Phil Gordon called the promise that help was coming, when the first deputies were actually intent on staying outside, "a stunning abuse of governmental power." Miles Cortez described the perimeter tactics adopted by responding deputies as "a decision to stand by and let Harris and Klebold kill or wound for as long as their ammunition held out... The killing field turned out to be the Columbine library."
Defending the sheriff's office, Assistant County Attorney Bill Tuthill coolly shrugged off the rhetoric and focused on case law. Columbine doesn't meet any of the criteria for the exceptions to immunity, he insisted. Whatever the reason that the investigation of Harris's bombs and death threats was aborted, the case was "irrelevant" to what happened a year later, he argued. His clients had done nothing, and nothing is good. Such a position "may offend our common sense, but it doesn't offend the Constitution," he said.
So the 911 operators had told everyone to stay put. So they promised that help would be there in minutes, rather than three or four hours later. So what? Under the law, a police officer's promise of assistance is meaningless. "Promises do not create a special relationship," Tuthill claimed. "Police officers shouldn't be found constitutionally liable for the decisions they make, even if they later turn out to be mistakes."
School district attorney Stuart Stuller took a similar stance. No special relationship, no creation of danger. The existence of a school security plan that Columbine failed to follow, as reported on 60 Minutes II, didn't create any kind of duty to protect students. Maybe the school screwed up by doing little or nothing with previous complaints about Harris and Klebold, but nothing is good. "There is no evil in being hoodwinked by evil," Stuller argued.

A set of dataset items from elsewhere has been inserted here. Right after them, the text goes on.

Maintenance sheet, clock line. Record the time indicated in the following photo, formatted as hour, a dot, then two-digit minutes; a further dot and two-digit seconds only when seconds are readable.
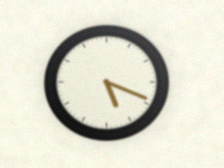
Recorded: 5.19
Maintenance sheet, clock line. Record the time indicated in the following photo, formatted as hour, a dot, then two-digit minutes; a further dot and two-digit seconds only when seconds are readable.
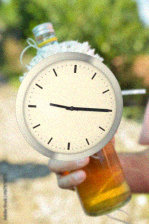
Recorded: 9.15
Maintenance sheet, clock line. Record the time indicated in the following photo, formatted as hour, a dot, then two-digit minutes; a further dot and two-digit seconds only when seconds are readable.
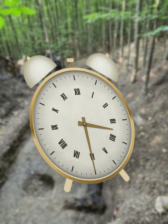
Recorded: 3.30
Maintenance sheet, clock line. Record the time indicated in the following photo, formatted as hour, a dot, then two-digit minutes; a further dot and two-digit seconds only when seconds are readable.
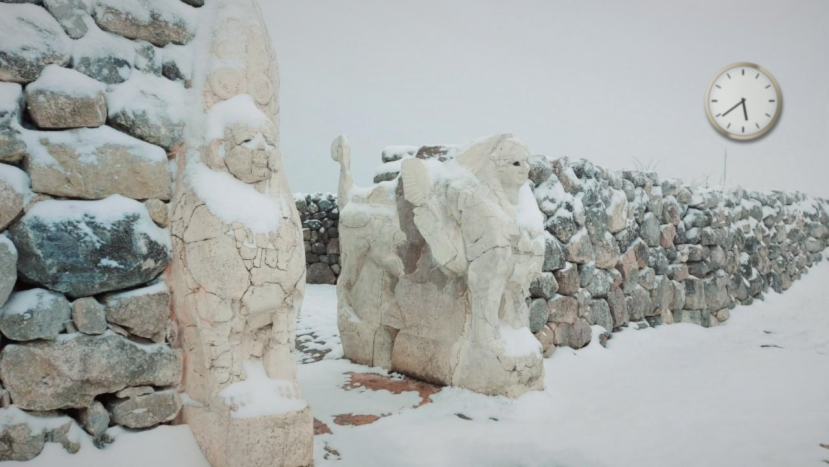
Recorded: 5.39
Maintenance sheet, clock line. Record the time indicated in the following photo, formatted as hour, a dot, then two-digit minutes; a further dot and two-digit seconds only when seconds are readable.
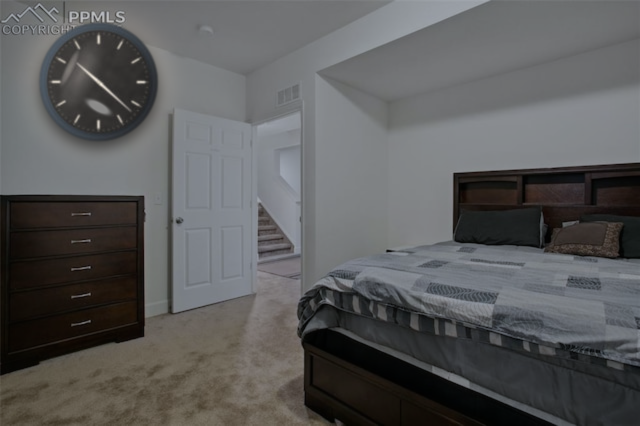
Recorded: 10.22
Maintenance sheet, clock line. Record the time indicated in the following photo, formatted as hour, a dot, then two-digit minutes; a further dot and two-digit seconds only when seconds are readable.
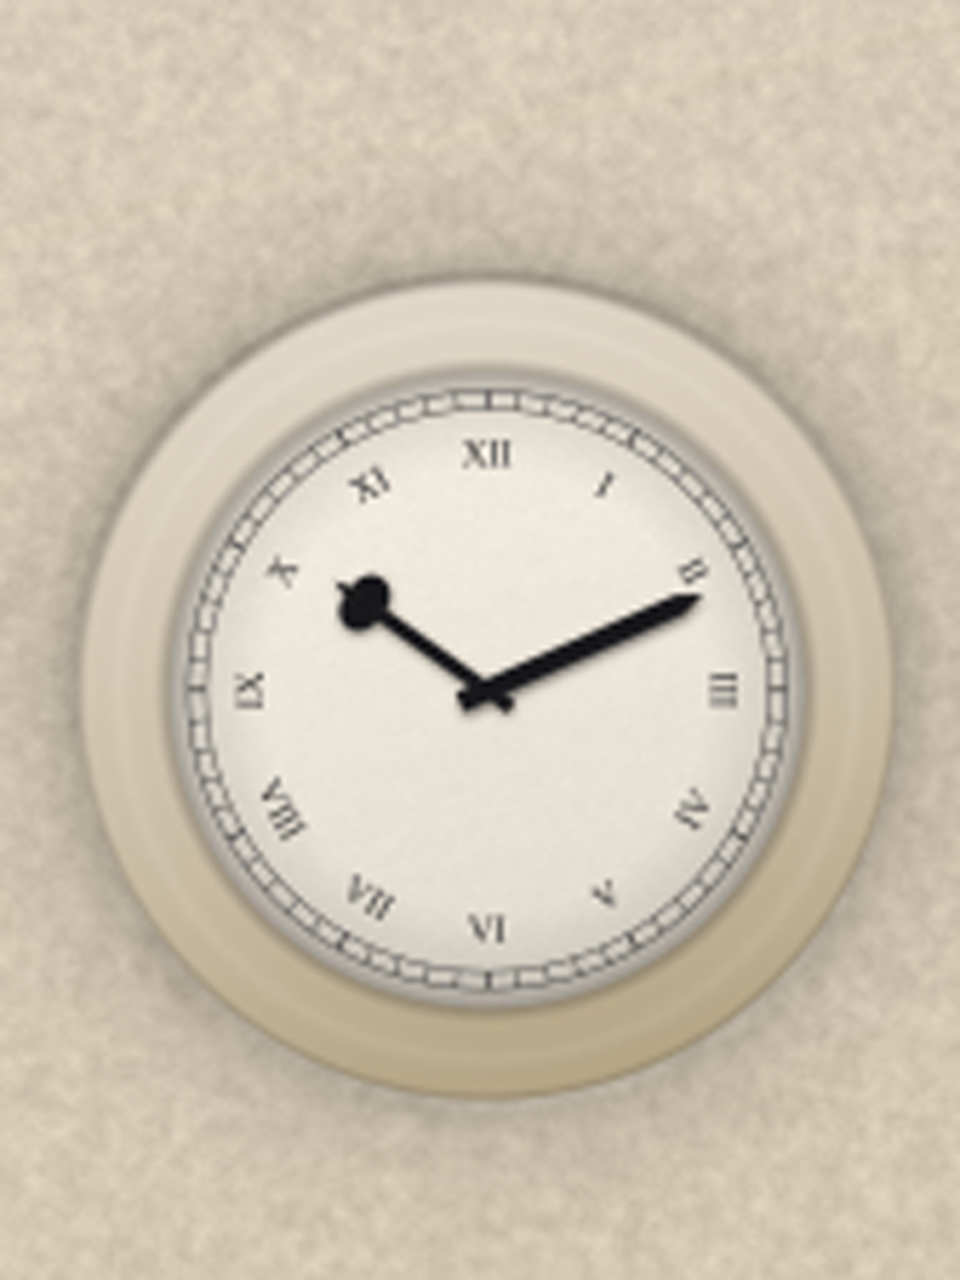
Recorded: 10.11
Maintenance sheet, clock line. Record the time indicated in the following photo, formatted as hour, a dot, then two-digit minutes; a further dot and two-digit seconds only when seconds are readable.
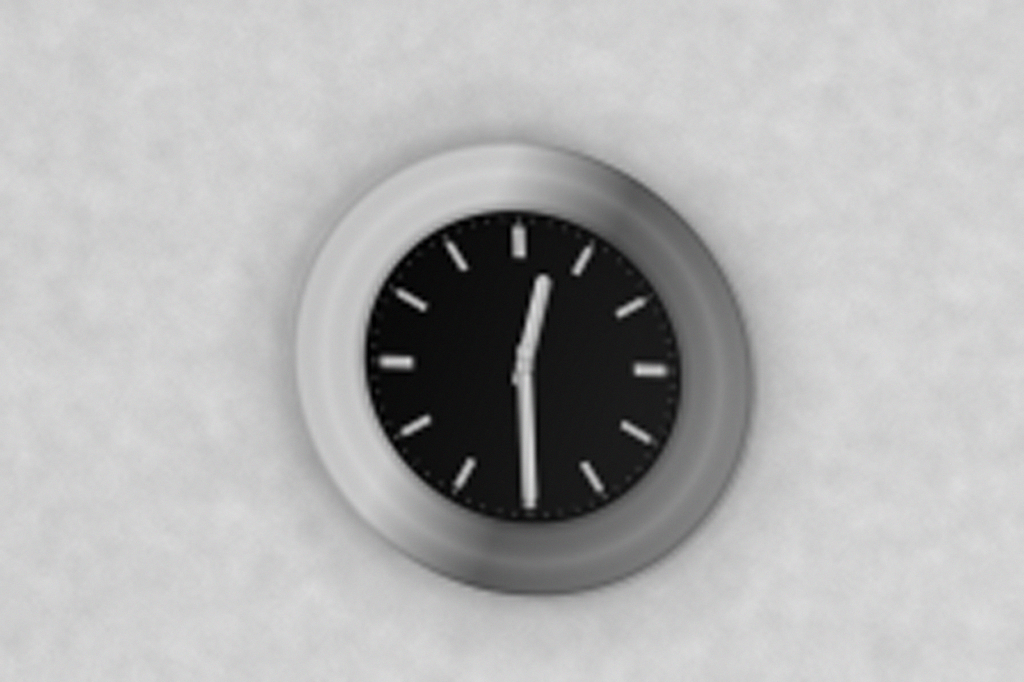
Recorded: 12.30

Yet as the day wore on, Judge Babcock seemed to grow impatient with such arguments. Whatever their legal merits, they trifled with logic. "Your defense rests upon inaction," he told Tuthill. "Is the lesson to be learned from these cases that, when confronted with this type of expression, we close our eyes to it -- because by doing nothing, there is no liability?"
Tuthill argued that it was ridiculous to think that the sheriff's commanders had the "luxury" to think through their misguided rescue operation during the first two hours of the siege. Babcock growled back that they surely could have figured out how to reach Sanders by the third hour.
When the assistant county attorney suggested that the failure to investigate the prior bomb reports was due to "allocation of resources," the judge merely scoffed. When Tuthill went on to advance the notion that Dave Sanders wasn't in any kind of "special relationship" with the police because, after all, Sanders wasn't even in direct contact with the 911 operator, Babcock felt compelled to point out that the teacher was critically wounded and unconscious at the time.
Babcock has not yet issued a decision as to which lawsuits, if any, he will dismiss at this point. But there's little question which arguments he found to be more compelling on a common-sense level, if not in legal terms. Two years ago, Jefferson County officials were boasting that they did everything right at Columbine; now they're reduced to arguing that they did nothing so wrong that it amounts to a violation of constitutional rights -- that doing nothing is doing good.
Before Tuthill finished his final remarks, the judge stared at him with a mournful, deeply troubled look on his face.
"Maybe it's just late in the day," Babcock said, "but you're beginning to shock my conscience."